Available records:
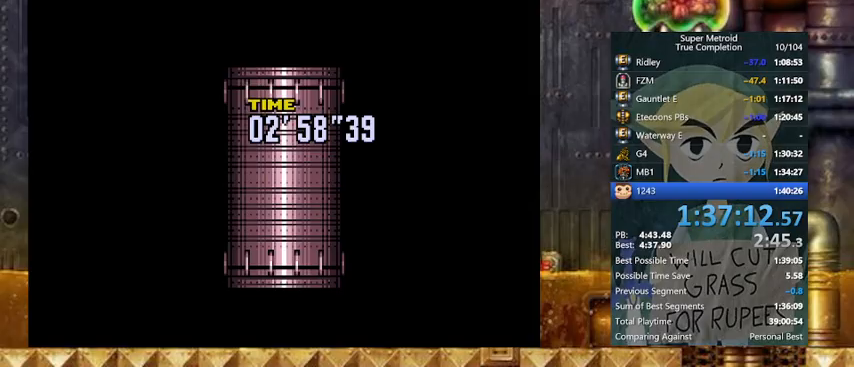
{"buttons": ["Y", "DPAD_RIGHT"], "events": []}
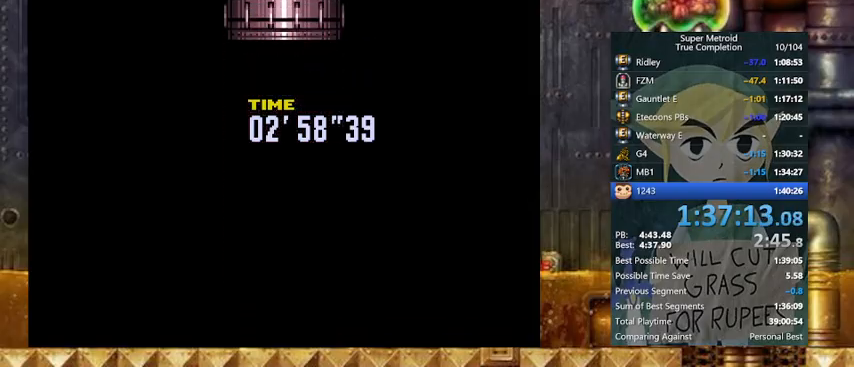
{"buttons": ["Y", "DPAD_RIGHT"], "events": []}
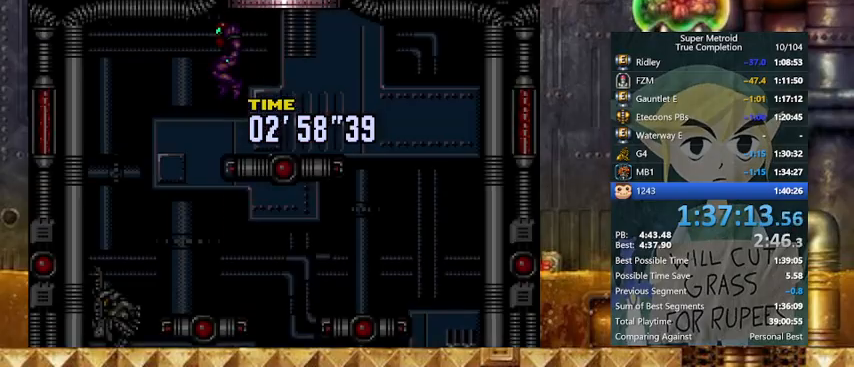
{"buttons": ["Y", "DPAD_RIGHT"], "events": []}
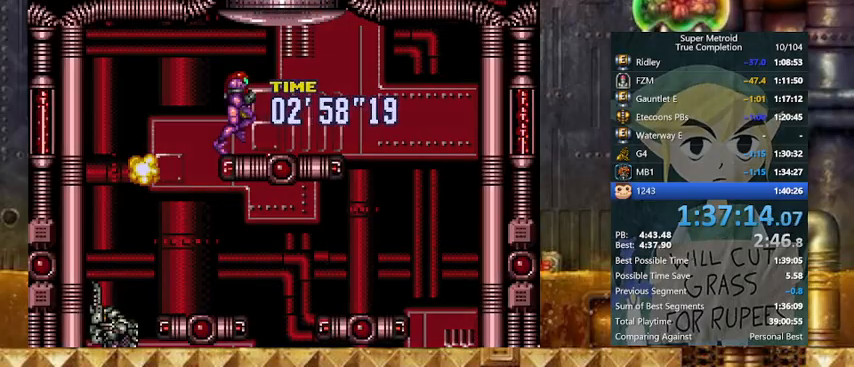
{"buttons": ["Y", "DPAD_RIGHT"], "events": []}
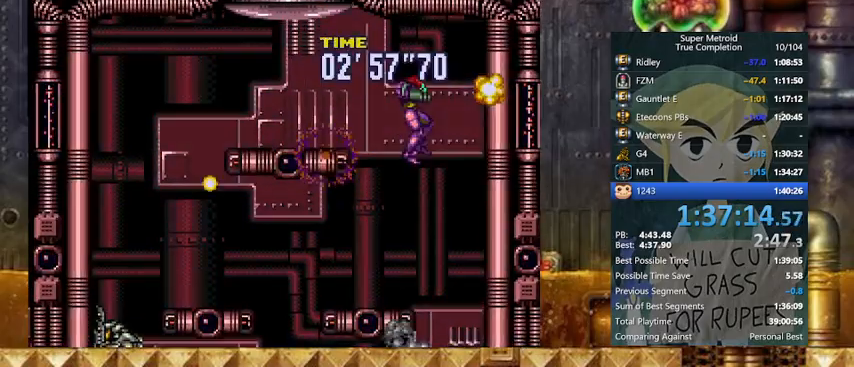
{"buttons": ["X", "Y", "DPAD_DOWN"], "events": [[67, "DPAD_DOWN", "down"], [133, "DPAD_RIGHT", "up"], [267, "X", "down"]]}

--

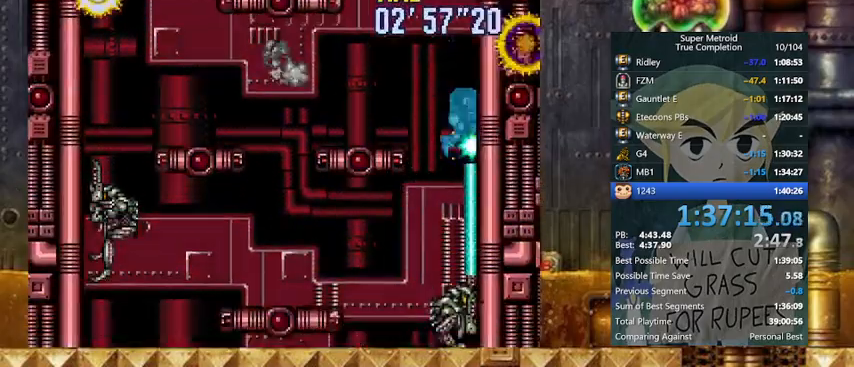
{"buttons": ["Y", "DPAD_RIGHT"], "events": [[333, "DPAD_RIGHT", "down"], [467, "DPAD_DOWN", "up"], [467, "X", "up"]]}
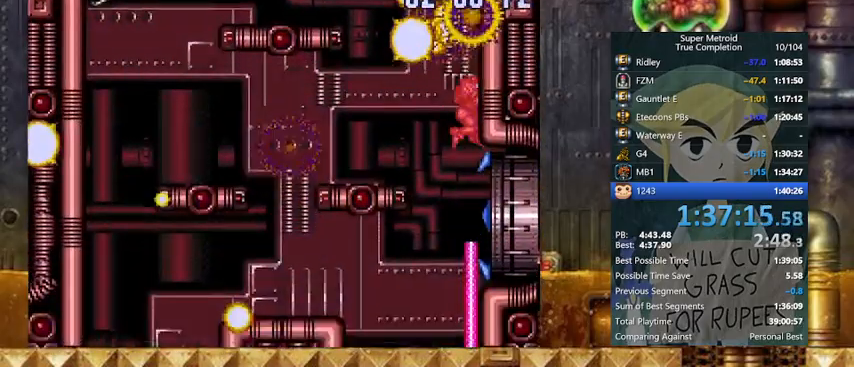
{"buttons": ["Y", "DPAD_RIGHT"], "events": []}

Work order: From the entries above, pull out each line that includes "down".

Solution:
{"buttons": ["X", "Y", "DPAD_DOWN"], "events": [[67, "DPAD_DOWN", "down"], [133, "DPAD_RIGHT", "up"], [267, "X", "down"]]}
{"buttons": ["Y", "DPAD_RIGHT"], "events": [[333, "DPAD_RIGHT", "down"], [467, "DPAD_DOWN", "up"], [467, "X", "up"]]}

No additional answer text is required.